Zypern-Konflikt. Bevor für die geteilte Mittelmeerinsel keine Lösung gefunden ist, wird die Regierung in Nikosia ernsthafte Verhandlungen mit Ankara weiter boykottieren. Nach wie vor sind die türkischen Häfen für zypriotische Schiffe geschlossen.
Der Zypern-Konflikt ist so alt, dass Freunde und Gegner eines EU-Beitritts der Türkei unwillkürlich gar nicht mehr daran denken. Dennoch ist das größte Handicap für einen Beitritt des europäisch-asiatischen Zwitters am Bosporus die geteilte Insel im östlichen Mittelmeer. Das Kernproblem lässt sich ganz schnell auf den Punkt bringen: Ohne Lösung des Zypern-Problems wird es keinen EU-Beitritt der Türkei geben. Beim jüngsten Abkommen der EU mit Ankara war wieder einmal zu beobachten, dass bei Kernfragen schnell die zypriotische Sackgasse genommen werden muss – die Inselrepublik blockiert nicht weniger als acht der fünfunddreißig Beitrittskapitel, darunter freien Warenverkehr und Zollunion. Und man wollte sich in Nikosia auch durch die Aussicht auf eine mögliche Regelung der Flüchtlingsfrage nicht dreinreden lassen – letztlich wird lediglich ein neues Kapitel geöffnet, das für Zypern nicht interessant ist: Die Türkei darf mit Brüssel über Finanz- und Haushaltsbestimmungen diskutieren. Die Mitte März gefundene Einigung zwischen EU und Türkei stellte übrigens – trotz aller Kritikpunkte – eine Art Meisterprüfung für Griechenlands Ministerpräsidenten Alexis Tsipras dar. Er brachte es fertig, sich mit dem asiatischen Nachbarn zu einigen, ohne die griechischen Zyprioten zu verärgern.
Vieles ist komplizierter geworden
Der letzte Versuch, die nun schon 42 Jahre währende Teilung der Insel und die türkische Besetzung des Nordteils zu beenden, geht auf die Jahre 2003/2004 zurück, als der griechische Teil der EU beitrat. Seither ist vieles noch komplizierter geworden. Die Inselgriechen lehnten damals auf dem Weg einer Volksabstimmung einen Einigungsplan, den nach dem UN-Generalsekretär genannten „Annan-Plan“, ab. Damit wurde das Realität, was sich die EU am wenigsten gewünscht hatte: Der Konflikt wurde nach Europa importiert. Seither müssen die zypriotischen Bedenken im Umgang mit der Türkei immer mitberücksichtigt werden. Doch wie ist die Situation rechtlich?
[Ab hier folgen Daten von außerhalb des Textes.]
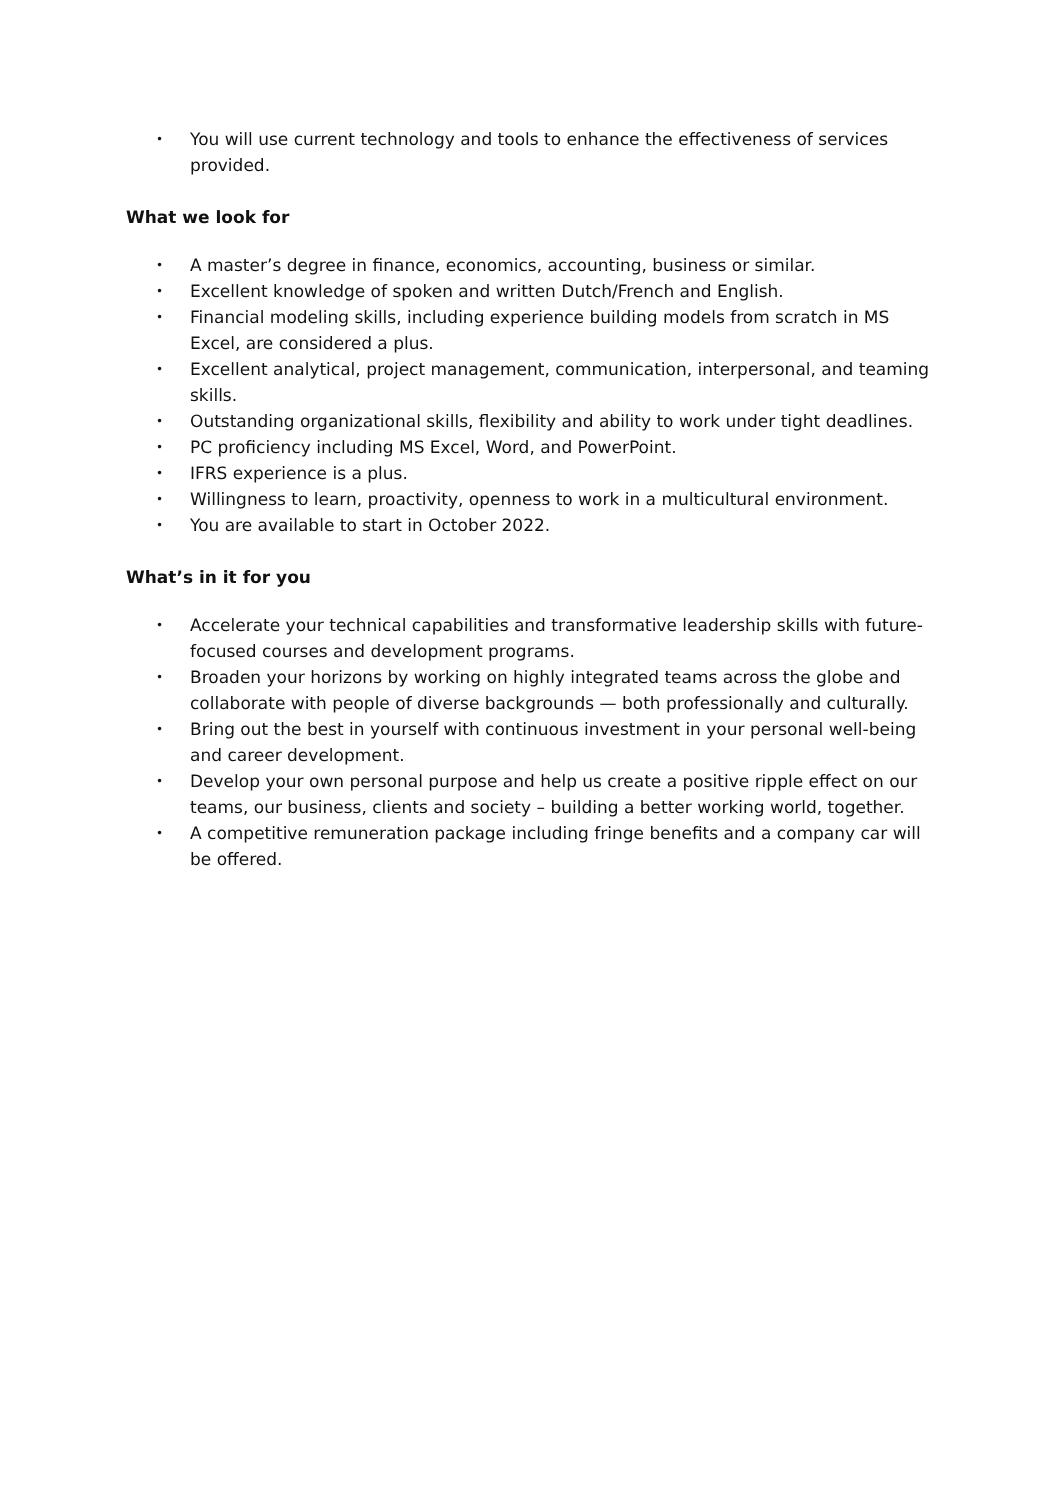• You will use current technology and tools to enhance the effectiveness of services provided.
What we look for
• A master’s degree in finance, economics, accounting, business or similar.
• Excellent knowledge of spoken and written Dutch/French and English.
• Financial modeling skills, including experience building models from scratch in MS Excel, are considered a plus.
• Excellent analytical, project management, communication, interpersonal, and teaming skills.
• Outstanding organizational skills, flexibility and ability to work under tight deadlines.
• PC proficiency including MS Excel, Word, and PowerPoint.
• IFRS experience is a plus.
• Willingness to learn, proactivity, openness to work in a multicultural environment.
• You are available to start in October 2022.
What’s in it for you
• Accelerate your technical capabilities and transformative leadership skills with future-focused courses and development programs.
• Broaden your horizons by working on highly integrated teams across the globe and collaborate with people of diverse backgrounds — both professionally and culturally.
• Bring out the best in yourself with continuous investment in your personal well-being and career development.
• Develop your own personal purpose and help us create a positive ripple effect on our teams, our business, clients and society – building a better working world, together.
• A competitive remuneration package including fringe benefits and a company car will be offered.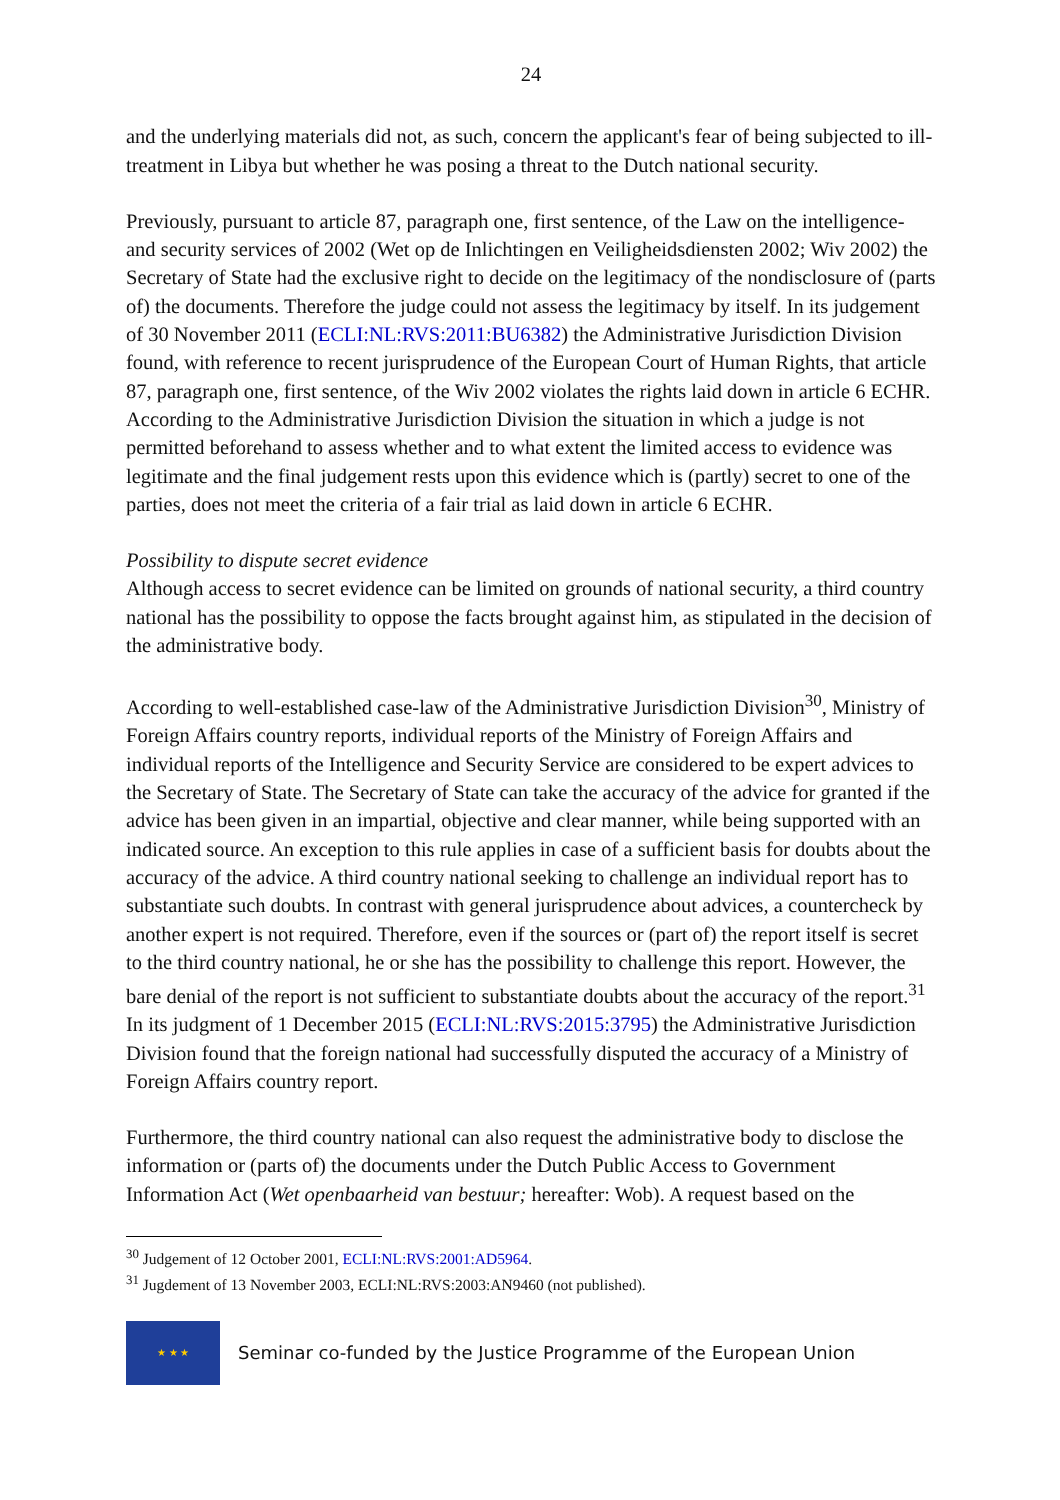24
and the underlying materials did not, as such, concern the applicant's fear of being subjected to ill-treatment in Libya but whether he was posing a threat to the Dutch national security.
Previously, pursuant to article 87, paragraph one, first sentence, of the Law on the intelligence- and security services of 2002 (Wet op de Inlichtingen en Veiligheidsdiensten 2002; Wiv 2002) the Secretary of State had the exclusive right to decide on the legitimacy of the nondisclosure of (parts of) the documents. Therefore the judge could not assess the legitimacy by itself. In its judgement of 30 November 2011 (ECLI:NL:RVS:2011:BU6382) the Administrative Jurisdiction Division found, with reference to recent jurisprudence of the European Court of Human Rights, that article 87, paragraph one, first sentence, of the Wiv 2002 violates the rights laid down in article 6 ECHR. According to the Administrative Jurisdiction Division the situation in which a judge is not permitted beforehand to assess whether and to what extent the limited access to evidence was legitimate and the final judgement rests upon this evidence which is (partly) secret to one of the parties, does not meet the criteria of a fair trial as laid down in article 6 ECHR.
Possibility to dispute secret evidence
Although access to secret evidence can be limited on grounds of national security, a third country national has the possibility to oppose the facts brought against him, as stipulated in the decision of the administrative body.
According to well-established case-law of the Administrative Jurisdiction Division<sup>30</sup>, Ministry of Foreign Affairs country reports, individual reports of the Ministry of Foreign Affairs and individual reports of the Intelligence and Security Service are considered to be expert advices to the Secretary of State. The Secretary of State can take the accuracy of the advice for granted if the advice has been given in an impartial, objective and clear manner, while being supported with an indicated source. An exception to this rule applies in case of a sufficient basis for doubts about the accuracy of the advice. A third country national seeking to challenge an individual report has to substantiate such doubts. In contrast with general jurisprudence about advices, a countercheck by another expert is not required. Therefore, even if the sources or (part of) the report itself is secret to the third country national, he or she has the possibility to challenge this report. However, the bare denial of the report is not sufficient to substantiate doubts about the accuracy of the report.<sup>31</sup> In its judgment of 1 December 2015 (ECLI:NL:RVS:2015:3795) the Administrative Jurisdiction Division found that the foreign national had successfully disputed the accuracy of a Ministry of Foreign Affairs country report.
Furthermore, the third country national can also request the administrative body to disclose the information or (parts of) the documents under the Dutch Public Access to Government Information Act (Wet openbaarheid van bestuur; hereafter: Wob). A request based on the
<sup>30</sup> Judgement of 12 October 2001, ECLI:NL:RVS:2001:AD5964.
<sup>31</sup> Jugdement of 13 November 2003, ECLI:NL:RVS:2003:AN9460 (not published).
★ ★ ★
Seminar co-funded by the Justice Programme of the European Union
Theoretisch ist ganz Zypern der EU beigetreten, die Mitgliedschaft des Nordens ist lediglich bis zur Lösung der Teilung „ausgesetzt“. Weiters müsste Ankara die Zollunion, die mit den EU-Staaten besteht, auf den – inzwischen nicht mehr ganz so „neuen“ – EU-Staat Zypern ausweiten. Das tut das Land jedoch nicht: Zypriotische Schiffe dürfen nach wie vor keine türkischen Häfen anlaufen – und bevor das nicht möglich ist, werden die Beitrittsverhandlungen boykottiert.
Politische Lösung nötig
Es mag sich angesichts der alten Feindschaft wie eine Utopie anhören – aber all diese scheinbar so komplexen Probleme könnten im Fall einer von der Türkei gestützten Einigung der Inselgriechen und Inseltürken schnell gelöst werden.
Und dann dürfte einigen europäischen Staaten schnell klar werden, was sie von den Regierungen in Nikosia, aber auch in Athen, in Bezug auf die Türkei wirklich trennt: Wenn erst einmal eine politische Lösung gefunden wäre, hätten Zypern und Griechenland, ganz im Gegensatz zu anderen EU-Staaten, keine prinzipiellen Bedenken gegen einen Beitritt der Türkei.